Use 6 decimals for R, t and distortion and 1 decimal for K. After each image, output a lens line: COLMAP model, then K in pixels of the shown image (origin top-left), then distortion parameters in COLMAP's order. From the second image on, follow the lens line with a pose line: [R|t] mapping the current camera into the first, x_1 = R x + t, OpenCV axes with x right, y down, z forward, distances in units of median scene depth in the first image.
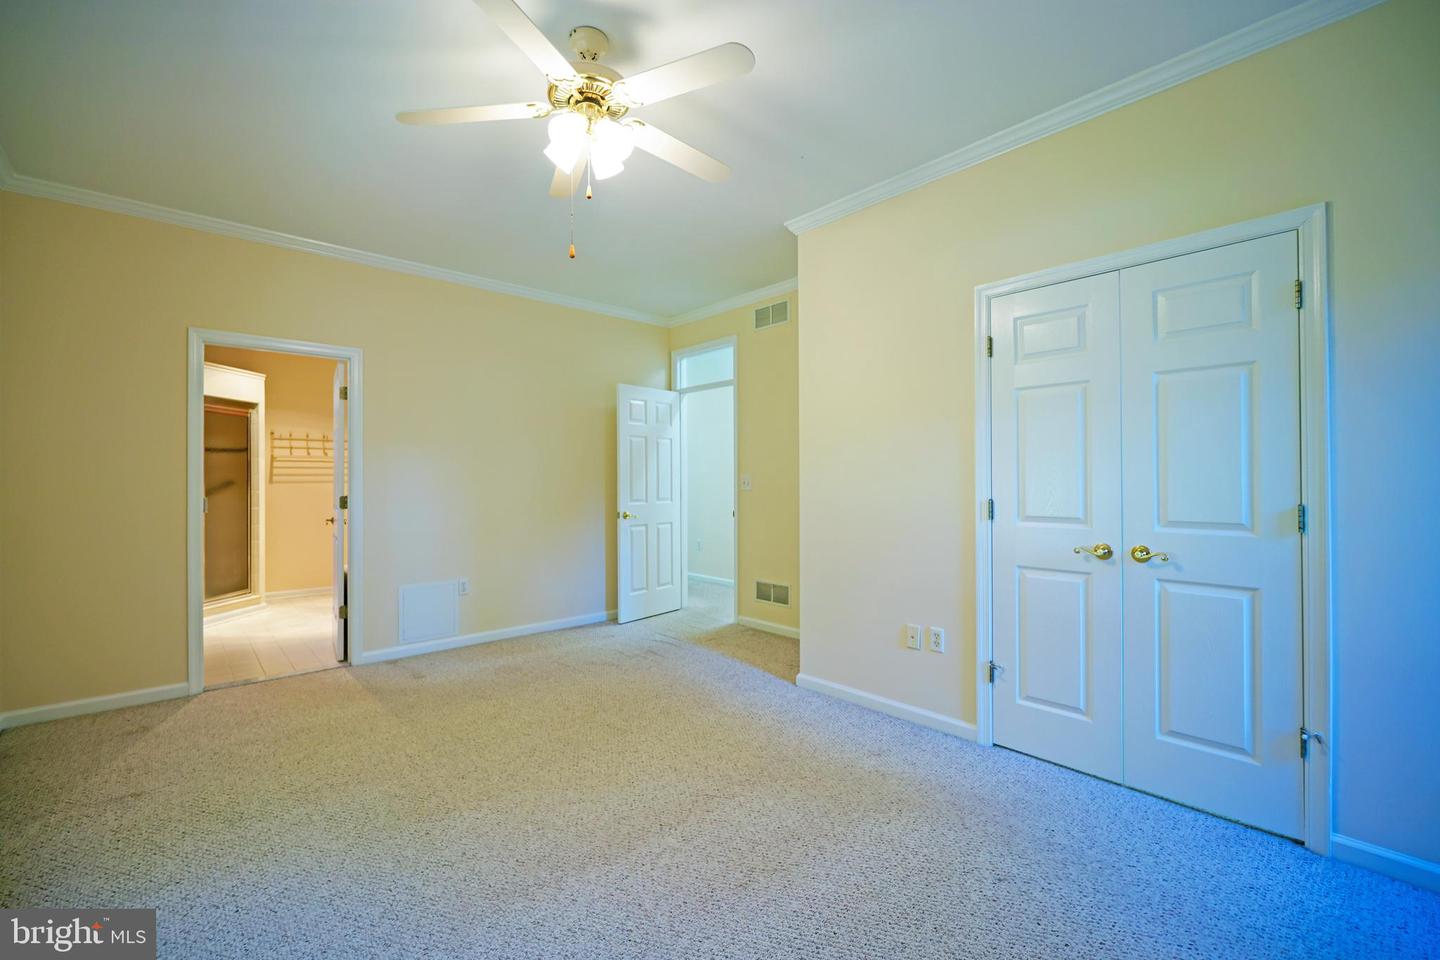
lens RADIAL K [[608.2, 0, 705.7], [0, 608.2, 480.8], [0, 0, 1]] dist [-0.008234, 0.004810]
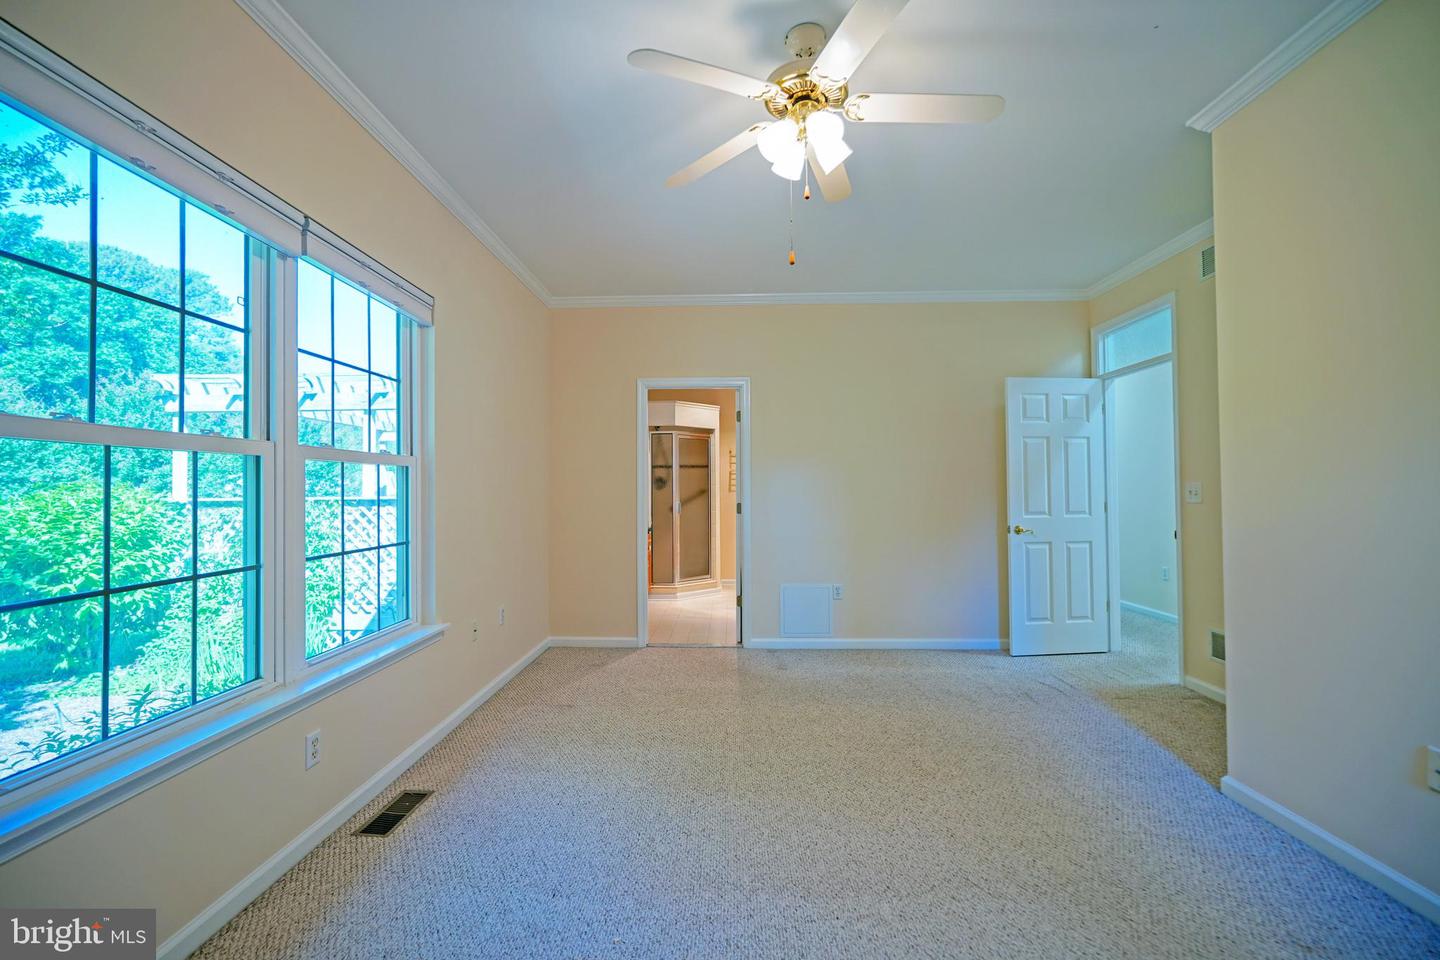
lens RADIAL K [[608.2, 0, 708.5], [0, 608.2, 479.9], [0, 0, 1]] dist [-0.008234, 0.004810]
pose [[0.721638, -0.012418, -0.692159, 0.202180], [0.001296, 0.999862, -0.016587, -0.000393], [0.692269, 0.011073, 0.721554, 0.111078]]
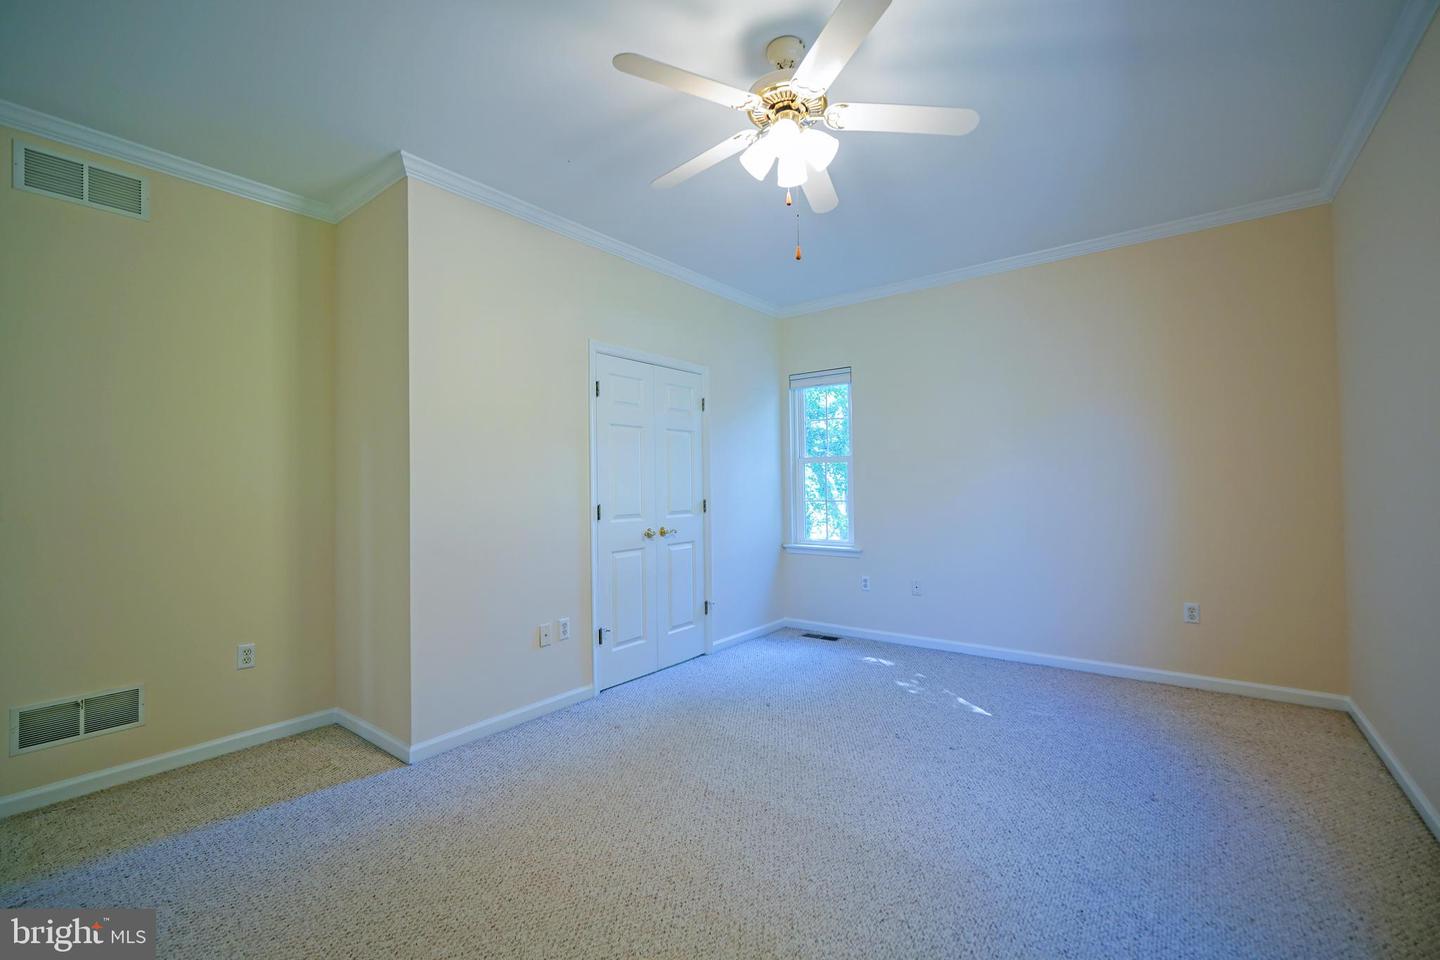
lens RADIAL K [[608.2, 0, 710.6], [0, 608.2, 479.1], [0, 0, 1]] dist [-0.008234, 0.004810]
pose [[-0.177813, 0.019320, 0.983875, -0.644798], [0.017180, 0.999716, -0.016527, 0.000840], [-0.983914, 0.013964, -0.178095, 0.737016]]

•••

* Problem to solve *
Return the complete material exactly as it appears, without images.

* Written solution *
Use 6 decimals for R, t and distortion and 1 decimal for K. After each image, output a lens line: COLMAP model, then K in pixels of the shown image (origin top-left), then distortion parameters in COLMAP's order. From the second image on, follow the lens line with a pose line: [R|t] mapping the current camera into the first, x_1 = R x + t, OpenCV axes with x right, y down, z forward, distances in units of median scene depth in the first image.
lens RADIAL K [[608.2, 0, 705.7], [0, 608.2, 480.8], [0, 0, 1]] dist [-0.008234, 0.004810]
lens RADIAL K [[608.2, 0, 708.5], [0, 608.2, 479.9], [0, 0, 1]] dist [-0.008234, 0.004810]
pose [[0.721638, -0.012418, -0.692159, 0.202180], [0.001296, 0.999862, -0.016587, -0.000393], [0.692269, 0.011073, 0.721554, 0.111078]]
lens RADIAL K [[608.2, 0, 710.6], [0, 608.2, 479.1], [0, 0, 1]] dist [-0.008234, 0.004810]
pose [[-0.177813, 0.019320, 0.983875, -0.644798], [0.017180, 0.999716, -0.016527, 0.000840], [-0.983914, 0.013964, -0.178095, 0.737016]]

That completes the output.